Prospective Genomic Surveillance of Severe Febrile Illness in Tanzanian Children Identifies High Mortality and Resistance to First-Line Antibiotics in Bloodstream Infections

medRxiv [Preprint]. 2025 May 26:2025.05.25.25328306. doi: 10.1101/2025.05.25.25328306.

Abstract

We evaluated the prevalence, pathogen profile, and antimicrobial resistance (AMR) patterns of bloodstream infections (BSIs) among 392 children with severe febrile illness who presented (July 26, 2022-September 20, 2023) to a referral hospital in Tanzania. We identified a causative pathogen in 9.8% (n=38) of participants.
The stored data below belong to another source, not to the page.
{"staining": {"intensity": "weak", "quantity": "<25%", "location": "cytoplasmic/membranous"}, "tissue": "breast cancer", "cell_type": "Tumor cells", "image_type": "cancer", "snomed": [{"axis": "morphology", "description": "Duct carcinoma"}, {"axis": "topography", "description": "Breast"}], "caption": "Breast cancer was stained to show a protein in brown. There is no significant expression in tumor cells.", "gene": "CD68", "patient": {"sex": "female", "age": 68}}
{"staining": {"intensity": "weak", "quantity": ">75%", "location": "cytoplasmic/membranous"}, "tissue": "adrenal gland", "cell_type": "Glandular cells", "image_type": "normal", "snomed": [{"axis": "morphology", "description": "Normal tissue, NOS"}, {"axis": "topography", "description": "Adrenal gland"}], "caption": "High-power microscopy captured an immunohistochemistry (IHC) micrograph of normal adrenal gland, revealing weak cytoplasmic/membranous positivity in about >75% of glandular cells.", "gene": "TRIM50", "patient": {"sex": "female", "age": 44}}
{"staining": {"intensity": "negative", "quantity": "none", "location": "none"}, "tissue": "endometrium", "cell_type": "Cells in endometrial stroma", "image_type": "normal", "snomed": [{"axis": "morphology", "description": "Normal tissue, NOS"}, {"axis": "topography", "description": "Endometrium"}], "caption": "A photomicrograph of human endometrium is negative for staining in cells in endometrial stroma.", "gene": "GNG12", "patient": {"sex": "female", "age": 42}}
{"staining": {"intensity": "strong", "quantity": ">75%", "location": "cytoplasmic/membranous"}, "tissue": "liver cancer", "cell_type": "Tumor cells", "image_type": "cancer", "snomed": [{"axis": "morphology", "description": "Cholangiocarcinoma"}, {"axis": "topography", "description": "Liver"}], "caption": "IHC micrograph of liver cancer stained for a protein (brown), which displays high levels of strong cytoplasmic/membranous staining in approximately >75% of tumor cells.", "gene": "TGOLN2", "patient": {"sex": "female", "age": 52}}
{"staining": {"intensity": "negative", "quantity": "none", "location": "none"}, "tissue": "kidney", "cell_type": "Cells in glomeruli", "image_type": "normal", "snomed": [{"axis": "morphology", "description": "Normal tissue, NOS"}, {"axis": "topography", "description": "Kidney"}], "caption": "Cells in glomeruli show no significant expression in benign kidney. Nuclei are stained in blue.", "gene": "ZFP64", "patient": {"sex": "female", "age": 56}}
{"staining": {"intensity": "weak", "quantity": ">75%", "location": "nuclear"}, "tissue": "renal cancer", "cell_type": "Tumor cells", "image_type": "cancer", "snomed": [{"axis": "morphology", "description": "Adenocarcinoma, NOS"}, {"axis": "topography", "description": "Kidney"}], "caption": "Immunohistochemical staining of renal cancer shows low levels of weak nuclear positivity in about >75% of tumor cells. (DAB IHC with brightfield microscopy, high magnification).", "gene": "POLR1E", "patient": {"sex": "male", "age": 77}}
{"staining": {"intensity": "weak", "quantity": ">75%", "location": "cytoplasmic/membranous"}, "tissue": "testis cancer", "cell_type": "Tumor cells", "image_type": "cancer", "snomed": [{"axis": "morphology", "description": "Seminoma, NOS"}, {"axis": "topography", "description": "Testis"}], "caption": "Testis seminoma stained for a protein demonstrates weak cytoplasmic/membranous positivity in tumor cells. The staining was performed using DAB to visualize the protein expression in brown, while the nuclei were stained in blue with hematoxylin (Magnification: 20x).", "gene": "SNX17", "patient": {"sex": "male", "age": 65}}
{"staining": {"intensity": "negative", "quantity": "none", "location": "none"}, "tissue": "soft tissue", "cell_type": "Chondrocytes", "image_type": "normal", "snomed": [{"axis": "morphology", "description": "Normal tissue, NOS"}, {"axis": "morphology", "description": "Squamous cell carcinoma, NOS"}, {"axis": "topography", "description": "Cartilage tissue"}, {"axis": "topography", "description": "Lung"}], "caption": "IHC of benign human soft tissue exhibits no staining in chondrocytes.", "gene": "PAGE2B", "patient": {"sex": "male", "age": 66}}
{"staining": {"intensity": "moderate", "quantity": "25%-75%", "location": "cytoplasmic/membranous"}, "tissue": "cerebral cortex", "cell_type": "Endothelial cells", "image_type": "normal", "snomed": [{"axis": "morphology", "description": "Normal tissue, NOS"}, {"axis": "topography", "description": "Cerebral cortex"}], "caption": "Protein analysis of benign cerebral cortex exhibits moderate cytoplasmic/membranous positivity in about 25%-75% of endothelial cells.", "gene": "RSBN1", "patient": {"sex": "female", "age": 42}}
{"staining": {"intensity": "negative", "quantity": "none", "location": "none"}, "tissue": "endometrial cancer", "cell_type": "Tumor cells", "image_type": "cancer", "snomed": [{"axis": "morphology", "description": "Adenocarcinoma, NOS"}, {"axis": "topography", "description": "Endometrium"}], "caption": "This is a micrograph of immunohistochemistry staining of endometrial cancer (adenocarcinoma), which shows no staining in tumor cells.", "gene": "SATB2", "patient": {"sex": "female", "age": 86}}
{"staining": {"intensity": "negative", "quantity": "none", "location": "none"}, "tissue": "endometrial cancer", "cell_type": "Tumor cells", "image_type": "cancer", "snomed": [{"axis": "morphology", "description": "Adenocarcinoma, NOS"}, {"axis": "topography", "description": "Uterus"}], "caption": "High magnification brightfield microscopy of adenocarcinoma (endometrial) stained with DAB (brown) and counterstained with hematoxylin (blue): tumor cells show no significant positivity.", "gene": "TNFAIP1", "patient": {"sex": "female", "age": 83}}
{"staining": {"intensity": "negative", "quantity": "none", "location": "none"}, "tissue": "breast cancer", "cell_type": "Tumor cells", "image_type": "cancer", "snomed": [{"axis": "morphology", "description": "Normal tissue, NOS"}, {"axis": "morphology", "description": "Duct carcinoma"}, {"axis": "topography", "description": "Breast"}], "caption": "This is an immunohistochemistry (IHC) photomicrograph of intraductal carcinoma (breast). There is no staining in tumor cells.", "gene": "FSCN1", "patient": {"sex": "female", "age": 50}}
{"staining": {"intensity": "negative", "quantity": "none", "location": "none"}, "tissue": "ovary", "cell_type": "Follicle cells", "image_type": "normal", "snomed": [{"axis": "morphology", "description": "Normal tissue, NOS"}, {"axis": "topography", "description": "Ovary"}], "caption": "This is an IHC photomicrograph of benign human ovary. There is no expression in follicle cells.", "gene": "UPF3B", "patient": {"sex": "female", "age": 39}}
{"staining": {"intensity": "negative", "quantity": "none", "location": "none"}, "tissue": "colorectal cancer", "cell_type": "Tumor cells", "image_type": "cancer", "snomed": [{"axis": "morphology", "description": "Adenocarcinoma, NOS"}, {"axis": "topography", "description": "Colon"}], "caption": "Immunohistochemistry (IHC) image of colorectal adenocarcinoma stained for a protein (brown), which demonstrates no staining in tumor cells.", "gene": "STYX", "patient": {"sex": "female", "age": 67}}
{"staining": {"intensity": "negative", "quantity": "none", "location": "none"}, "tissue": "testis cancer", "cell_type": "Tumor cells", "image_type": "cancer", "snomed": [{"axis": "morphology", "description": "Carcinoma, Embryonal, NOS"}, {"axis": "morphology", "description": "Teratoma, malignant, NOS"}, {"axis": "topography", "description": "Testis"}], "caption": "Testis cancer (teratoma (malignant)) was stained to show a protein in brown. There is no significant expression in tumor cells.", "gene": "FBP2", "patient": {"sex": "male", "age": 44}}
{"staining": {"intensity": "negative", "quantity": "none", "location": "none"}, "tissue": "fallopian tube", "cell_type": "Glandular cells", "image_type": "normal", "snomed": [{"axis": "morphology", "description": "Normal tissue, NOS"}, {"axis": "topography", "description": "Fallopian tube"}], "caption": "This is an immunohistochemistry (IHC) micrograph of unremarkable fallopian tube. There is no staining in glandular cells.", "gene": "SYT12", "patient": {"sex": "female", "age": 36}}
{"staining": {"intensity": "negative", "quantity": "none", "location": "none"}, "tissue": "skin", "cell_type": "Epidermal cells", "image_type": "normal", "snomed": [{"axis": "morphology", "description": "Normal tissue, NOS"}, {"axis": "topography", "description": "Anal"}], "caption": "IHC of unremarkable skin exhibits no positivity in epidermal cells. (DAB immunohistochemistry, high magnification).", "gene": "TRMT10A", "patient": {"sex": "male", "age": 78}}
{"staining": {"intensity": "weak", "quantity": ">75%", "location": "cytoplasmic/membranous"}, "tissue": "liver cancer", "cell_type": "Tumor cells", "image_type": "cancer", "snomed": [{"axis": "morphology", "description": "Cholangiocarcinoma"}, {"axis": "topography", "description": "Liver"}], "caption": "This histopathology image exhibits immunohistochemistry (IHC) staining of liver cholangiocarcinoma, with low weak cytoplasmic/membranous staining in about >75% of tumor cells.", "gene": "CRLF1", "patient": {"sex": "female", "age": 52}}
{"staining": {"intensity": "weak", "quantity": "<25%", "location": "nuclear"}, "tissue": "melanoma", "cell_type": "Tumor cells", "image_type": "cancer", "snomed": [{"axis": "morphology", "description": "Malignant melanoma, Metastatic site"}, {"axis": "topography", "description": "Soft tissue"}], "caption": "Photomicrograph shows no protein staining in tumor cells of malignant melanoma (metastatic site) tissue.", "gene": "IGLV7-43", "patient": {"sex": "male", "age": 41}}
Blood culture analysis confirmed BSI in 5.2% (n=20) of participants with a case fatality rate of 45%. Whole genome sequencing (WGS) of blood culture isolates identified gram-negative bacteria (Escherichia coli, Klebsiella pneumoniae) as the predominant pathogens, many exhibiting extended-spectrum beta-lactamase (ESBL) resistance genes (CTX-M-15, CTX-M-27), rendering them resistant to first-line antimicrobials. We also observed probable nosocomial transmission in ventilated patients based on phylogenetic analyses of tracheal aspirate isolates. There is an urgent need for enhanced AMR surveillance, empiric antibiotic regimens tailored to local AMR patterns, culture-independent diagnostics, and robust infection control practices in resource-limited settings to mitigate BSI-related mortality and minimize nosocomial transmission risk.

Keywords: Febrile illness; antimicrobial resistance; bloodstream infections; child health; extended-spectrum beta-lactamases; genomic surveillance; pediatric infectious diseases; sepsis; whole genome sequencing.